Tuesday, September 16, 2014

3 Big Reasons Baidu's Success Won't Last

Baidu (NASDAQ: BIDU  ) is considered by many to be the Google of China, and given the country's large population, it is a company with high expectations. However, while Baidu's stock continues to trade around all-time highs, and analysts praise its growth, there are real concerns lingering around the search giant. Specifically, three big problems.

Baidu continues to lose PC market share
In China, Baidu is the leader of Internet search with a 54.5% share of the market in PCs, according to Chinese statistics site CNZZ. While good, Baidu's share has shrunk from a high of nearly 80% in late 2012 and 67.7% last year. The beneficiaries of Baidu's loss are Qihoo 360 (NYSE: QIHU  ) and Sohu (NASDAQ: SOHU  ) .

Sohu is the majority owner of a search engine called Sogou, whose share has risen from under 10% last year to nearly 13% today according to CNZZ. While impressive, it is nowhere near the success of Qihoo 360, which is predominantly a provider of PC and mobile security services and applications.

Qihoo has nearly 500 million users of its PC products and its most popular mobile application, Mobile Safe, has 641 million users, a number that has doubled year over year. Therefore, with a large network of users connected to its product, Qihoo has leveraged that presence to create its own search engine.

As a result, Qihoo's PC search market share is pegged at 30%, up from its 25% share earlier this year and 16.3% in early 2013. However, like Google, Baidu's advertising and monetization products have grown more sophisticated in recent years. Therefore, it continues to produce revenue growth despite losing market share, as Internet search as a market continues to grow.

Nonetheless, Qihoo 360 is quickly closing the gap, suggesting that Baidu is not invincible in the search market.

Qihoo is entering mobile with a vengeance
Earlier this year analysts estimated that Baidu controlled nearly three-quarters of the combined PC and mobile search business in China. Given its decline in PCs, investors can assume that it has a strong grasp over the mobile market.

In particular, Baidu said after its most recent quarter that monthly active search users had surpassed 500 million in mobile search . As a result, Baidu's mobile revenue as a percentage of its total has followed the same trend of other big Internet-based companies, like Facebook, and during the second quarter became 30% of total revenue.

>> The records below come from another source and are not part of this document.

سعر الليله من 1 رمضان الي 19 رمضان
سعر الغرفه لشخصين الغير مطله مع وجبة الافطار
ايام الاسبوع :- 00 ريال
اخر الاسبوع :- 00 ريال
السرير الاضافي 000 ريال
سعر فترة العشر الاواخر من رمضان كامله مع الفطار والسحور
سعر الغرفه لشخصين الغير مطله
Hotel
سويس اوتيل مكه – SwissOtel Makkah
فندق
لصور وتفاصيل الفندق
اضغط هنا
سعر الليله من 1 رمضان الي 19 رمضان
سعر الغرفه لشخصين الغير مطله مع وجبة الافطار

The problem is that Qihoo 360 released a mobile search service back in June of this year. However, Qihoo 360 has not yet providied any user details on the application, nor has it reported any revenue from mobile search. Although, given the rate at which it grew in the PC space combined with its most used application being on mobile, Baidu investors should be fearful that its mobile search dominance could experience the same fate as its PC market share.

There's more for Baidu to fear than Qihoo 360 in mobile
If Qihoo 360's ability to steal PC Internet search market share from Baidu, along with Qihoo's entrance into mobile isn't enough to scare Baidu investors, then perhaps Alibaba will do the trick. Back in June, Alibaba bought out the mobile browser and mobile search giant UCWeb.

Reportedly, UCWeb has a 50% share of China's mobile browser market and 20% of its search market. UCweb's mobile search engine is called Shenma, and while its reported 100 million active monthly users lag Baidu's 500 million, it should be noted that Shenma did not launch until earlier this year.

Therefore, it has penetrated the mobile search market quickly, and with Alibaba by its side, Baidu investors shouldn't be so confident that its leading mobile presence is sustainable.

Foolish thoughts
Baidu's mobile search success may seem like a long-term blessing right now, but when considering the rate at which it lost share to Qihoo 360 combined with the rise of Shenma and other mobile search engines, the company's core business is most certainly at risk. So, with nearly $6.5 billion in 12-month revenue, the majority of which comes from search, and expected revenue growth of 54% and 40% over the next two years, respectively, expectations are high, and Baidu is yet to prove to investors that it can maintain market share. Therefore, Baidu's future doesn't look nearly as promising as its past, and investors might be best suited by avoiding the temptation of investing in the so-called Chinese Google.